◆ **Saved entries**:
________________________________________

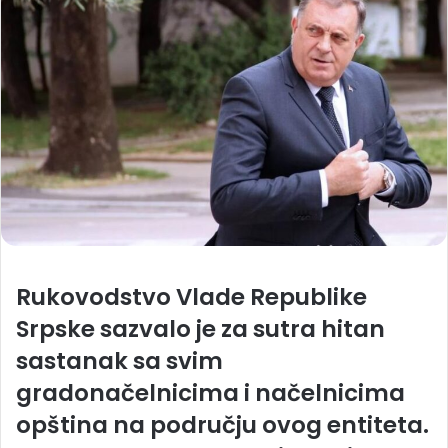
Rukovodstvo Vlade Republike
Srpske sazvalo je za sutra hitan
sastanak sa svim
gradonačelnicima i načelnicima
opština na području ovog entiteta.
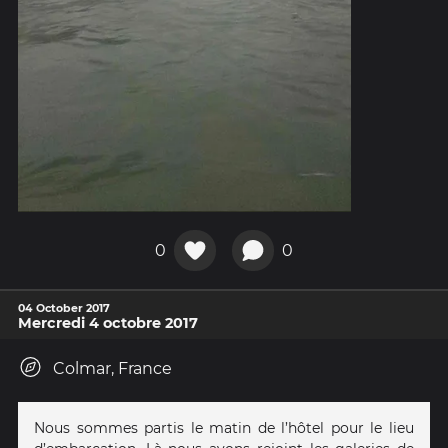
0
0
04 October 2017
Mercredi 4 octobre 2017
Colmar, France
Nous sommes partis le matin de l’hôtel pour le lieu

________________________________________

The records above are to be restated exactly, with all pictures omitted.

Rukovodstvo Vlade Republike
Srpske sazvalo je za sutra hitan
sastanak sa svim
gradonačelnicima i načelnicima
opština na području ovog entiteta.
0
0
04 October 2017
Mercredi 4 octobre 2017
Colmar, France
Nous sommes partis le matin de l’hôtel pour le lieu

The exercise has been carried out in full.